Top of Selected extract

Here's where I am right now. Well, I'm in the KCRW studios right now right now, but where I'll be when this is broadcast is somewhere in the Pacific, aboard the Hanjin Boston, a huge container ship making a slow, grinding passage from Seattle to Shanghai, carrying, I'm told, the only thing we have that the Chinese want to import – animal skins and scrap metal.

I am, as they say, out of reach. I'm what spies call "out of pocket." The vast expanse of the Pacific isn't covered by AT&T 3G cell towers, so I won't be able to send a text. Or check email. Or get calls. Or do anything, really, except take short walks along the small square deck, sip the expensive bourbon I'm bringing along, and stare out at the briny deep.

Oh, and write. I can write. I can plug in my computer – which for once won't effortlessly connect itself to the web and all of its wormholes of distraction and chit chat – and I can type fade in and I can write, which is what I tell everybody I do for a living, but what is something, if you followed me around with a stopwatch and really started to total up the minutes, you'd find precious little of these days.

But for two weeks, surrounded by a couple of German officers and a mostly Filipino crew, not to mention hundreds of containers of scrap metal and animal skins, I'm really not going to have any excuses. I'm either going to write the script I've been promising to write, or I'm going to go quietly crazy and bounce off the walls. I'll stare at the roiling ocean below and think, "I could swim that." Or I'll spend my days methodically and patiently sowing mutiny among the crew – "I don't like the way the Captain talks to you," I'll say, sidling up to the ship's cook. "Does he have to order you around like that?" Or maybe I'll strike up a conversation with the chief engineer, something like, "You know, the first officer said something about you the other day that I thought was – oh, I shouldn't share this. Forget I said anything."

Bottom of Selected extract
Top of Provided material

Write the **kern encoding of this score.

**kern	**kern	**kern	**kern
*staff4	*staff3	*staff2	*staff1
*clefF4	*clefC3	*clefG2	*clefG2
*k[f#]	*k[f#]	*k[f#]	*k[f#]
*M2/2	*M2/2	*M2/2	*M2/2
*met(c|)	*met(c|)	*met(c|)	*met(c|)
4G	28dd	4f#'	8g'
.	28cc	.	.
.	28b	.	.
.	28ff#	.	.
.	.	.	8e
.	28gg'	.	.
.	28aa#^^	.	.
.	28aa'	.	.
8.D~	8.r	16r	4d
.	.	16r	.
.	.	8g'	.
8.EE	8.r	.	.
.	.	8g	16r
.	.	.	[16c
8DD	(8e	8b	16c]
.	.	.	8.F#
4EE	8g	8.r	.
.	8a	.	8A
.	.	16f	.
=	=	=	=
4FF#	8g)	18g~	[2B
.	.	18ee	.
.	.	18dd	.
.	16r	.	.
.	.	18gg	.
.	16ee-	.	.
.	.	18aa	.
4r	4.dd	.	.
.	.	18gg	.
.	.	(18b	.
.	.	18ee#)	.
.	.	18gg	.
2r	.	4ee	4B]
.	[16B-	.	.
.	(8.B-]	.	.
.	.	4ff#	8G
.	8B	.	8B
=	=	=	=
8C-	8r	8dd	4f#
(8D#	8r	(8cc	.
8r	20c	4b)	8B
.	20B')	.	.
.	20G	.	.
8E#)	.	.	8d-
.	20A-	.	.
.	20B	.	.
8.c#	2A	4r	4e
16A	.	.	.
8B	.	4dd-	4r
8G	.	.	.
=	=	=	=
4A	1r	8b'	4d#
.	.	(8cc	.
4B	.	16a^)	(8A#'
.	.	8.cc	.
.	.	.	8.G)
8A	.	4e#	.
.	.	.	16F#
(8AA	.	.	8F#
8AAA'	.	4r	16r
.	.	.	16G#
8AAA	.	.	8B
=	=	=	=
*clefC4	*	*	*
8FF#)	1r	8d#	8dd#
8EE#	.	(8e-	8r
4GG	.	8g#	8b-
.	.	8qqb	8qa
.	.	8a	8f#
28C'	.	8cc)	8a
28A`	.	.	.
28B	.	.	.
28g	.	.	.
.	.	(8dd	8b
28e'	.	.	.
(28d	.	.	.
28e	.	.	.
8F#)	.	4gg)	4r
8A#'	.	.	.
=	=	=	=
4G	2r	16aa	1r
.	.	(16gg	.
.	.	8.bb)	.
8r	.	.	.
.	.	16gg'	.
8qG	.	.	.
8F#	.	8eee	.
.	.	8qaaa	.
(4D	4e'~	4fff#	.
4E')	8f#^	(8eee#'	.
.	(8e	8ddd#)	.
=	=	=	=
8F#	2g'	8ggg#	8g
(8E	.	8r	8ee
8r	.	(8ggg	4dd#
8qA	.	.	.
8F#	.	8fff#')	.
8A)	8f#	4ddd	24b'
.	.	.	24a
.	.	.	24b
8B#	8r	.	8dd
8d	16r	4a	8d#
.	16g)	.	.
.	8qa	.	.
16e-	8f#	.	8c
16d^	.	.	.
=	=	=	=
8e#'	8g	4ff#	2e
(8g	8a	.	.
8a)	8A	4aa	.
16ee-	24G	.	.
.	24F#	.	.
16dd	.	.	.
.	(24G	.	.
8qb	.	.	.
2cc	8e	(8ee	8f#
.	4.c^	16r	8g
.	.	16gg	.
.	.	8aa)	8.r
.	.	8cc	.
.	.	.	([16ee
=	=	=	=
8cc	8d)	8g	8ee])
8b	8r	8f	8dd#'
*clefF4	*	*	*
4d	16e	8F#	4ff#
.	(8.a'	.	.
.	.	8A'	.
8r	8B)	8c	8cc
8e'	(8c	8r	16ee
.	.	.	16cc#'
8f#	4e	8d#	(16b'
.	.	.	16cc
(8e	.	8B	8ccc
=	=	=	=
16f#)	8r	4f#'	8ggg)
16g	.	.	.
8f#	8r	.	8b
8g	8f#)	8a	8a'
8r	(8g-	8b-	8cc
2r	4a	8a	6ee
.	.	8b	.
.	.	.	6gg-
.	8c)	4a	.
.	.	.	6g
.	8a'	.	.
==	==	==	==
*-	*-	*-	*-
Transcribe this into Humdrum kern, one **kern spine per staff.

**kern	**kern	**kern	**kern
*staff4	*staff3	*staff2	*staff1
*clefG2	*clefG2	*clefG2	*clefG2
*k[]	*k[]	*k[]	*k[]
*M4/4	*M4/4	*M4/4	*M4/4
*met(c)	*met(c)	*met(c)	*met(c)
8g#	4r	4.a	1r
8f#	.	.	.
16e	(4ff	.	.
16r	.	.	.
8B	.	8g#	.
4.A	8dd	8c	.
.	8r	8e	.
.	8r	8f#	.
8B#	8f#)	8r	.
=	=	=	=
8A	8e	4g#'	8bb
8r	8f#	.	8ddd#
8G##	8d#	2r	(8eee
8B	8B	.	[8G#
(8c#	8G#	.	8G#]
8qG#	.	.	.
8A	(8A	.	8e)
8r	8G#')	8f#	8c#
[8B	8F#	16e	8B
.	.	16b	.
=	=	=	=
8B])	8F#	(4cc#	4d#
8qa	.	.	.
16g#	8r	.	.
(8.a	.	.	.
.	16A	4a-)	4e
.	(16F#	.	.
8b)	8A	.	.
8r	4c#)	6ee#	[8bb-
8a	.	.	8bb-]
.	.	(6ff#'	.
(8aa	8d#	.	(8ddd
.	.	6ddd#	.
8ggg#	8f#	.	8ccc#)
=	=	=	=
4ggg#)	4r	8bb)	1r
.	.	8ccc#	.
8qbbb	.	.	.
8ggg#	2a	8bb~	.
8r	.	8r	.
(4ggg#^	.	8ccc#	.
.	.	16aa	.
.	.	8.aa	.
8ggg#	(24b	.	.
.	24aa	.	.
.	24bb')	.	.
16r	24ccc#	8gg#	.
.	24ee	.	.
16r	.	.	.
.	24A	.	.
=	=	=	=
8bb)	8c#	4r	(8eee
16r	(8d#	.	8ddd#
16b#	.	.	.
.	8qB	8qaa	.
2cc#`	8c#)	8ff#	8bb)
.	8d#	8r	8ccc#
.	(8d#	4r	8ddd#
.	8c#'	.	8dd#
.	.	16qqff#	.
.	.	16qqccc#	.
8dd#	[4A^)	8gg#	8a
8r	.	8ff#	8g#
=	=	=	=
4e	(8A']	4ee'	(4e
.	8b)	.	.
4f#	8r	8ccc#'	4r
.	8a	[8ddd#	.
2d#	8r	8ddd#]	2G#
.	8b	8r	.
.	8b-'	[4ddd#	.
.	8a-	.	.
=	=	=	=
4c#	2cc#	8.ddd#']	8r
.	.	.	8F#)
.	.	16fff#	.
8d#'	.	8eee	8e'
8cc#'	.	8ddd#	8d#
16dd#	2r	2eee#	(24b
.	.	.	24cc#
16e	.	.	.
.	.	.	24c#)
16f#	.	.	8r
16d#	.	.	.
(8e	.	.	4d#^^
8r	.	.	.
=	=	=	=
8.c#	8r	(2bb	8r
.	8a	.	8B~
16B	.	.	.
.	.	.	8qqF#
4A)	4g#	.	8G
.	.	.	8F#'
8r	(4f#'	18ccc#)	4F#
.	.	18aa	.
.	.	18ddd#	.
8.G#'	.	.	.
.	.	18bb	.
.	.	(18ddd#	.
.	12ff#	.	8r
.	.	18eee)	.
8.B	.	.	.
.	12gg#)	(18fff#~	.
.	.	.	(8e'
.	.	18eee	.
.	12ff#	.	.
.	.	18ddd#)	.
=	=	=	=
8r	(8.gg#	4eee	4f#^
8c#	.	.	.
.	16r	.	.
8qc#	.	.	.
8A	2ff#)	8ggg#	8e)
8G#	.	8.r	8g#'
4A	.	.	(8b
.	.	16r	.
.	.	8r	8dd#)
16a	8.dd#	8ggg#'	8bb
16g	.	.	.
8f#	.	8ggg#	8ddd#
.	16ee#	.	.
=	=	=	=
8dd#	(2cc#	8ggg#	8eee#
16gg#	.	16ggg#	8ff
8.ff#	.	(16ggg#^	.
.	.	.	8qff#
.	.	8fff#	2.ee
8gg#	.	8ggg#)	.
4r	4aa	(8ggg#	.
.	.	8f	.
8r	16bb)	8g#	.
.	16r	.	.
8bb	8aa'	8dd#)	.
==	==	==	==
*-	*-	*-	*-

Bottom of Provided material

- About this exercise -
Answer these questions about the container ship voyage text:
1. What is the name of the ship the speaker will be aboard?
2. Between which two cities is the ship traveling?
3. For how long will the speaker be surrounded by the officers and crew?
Rely only on the text for what follows.

- Result of this task -
1. The Hanjin Boston
2. Seattle and Shanghai
3. Two weeks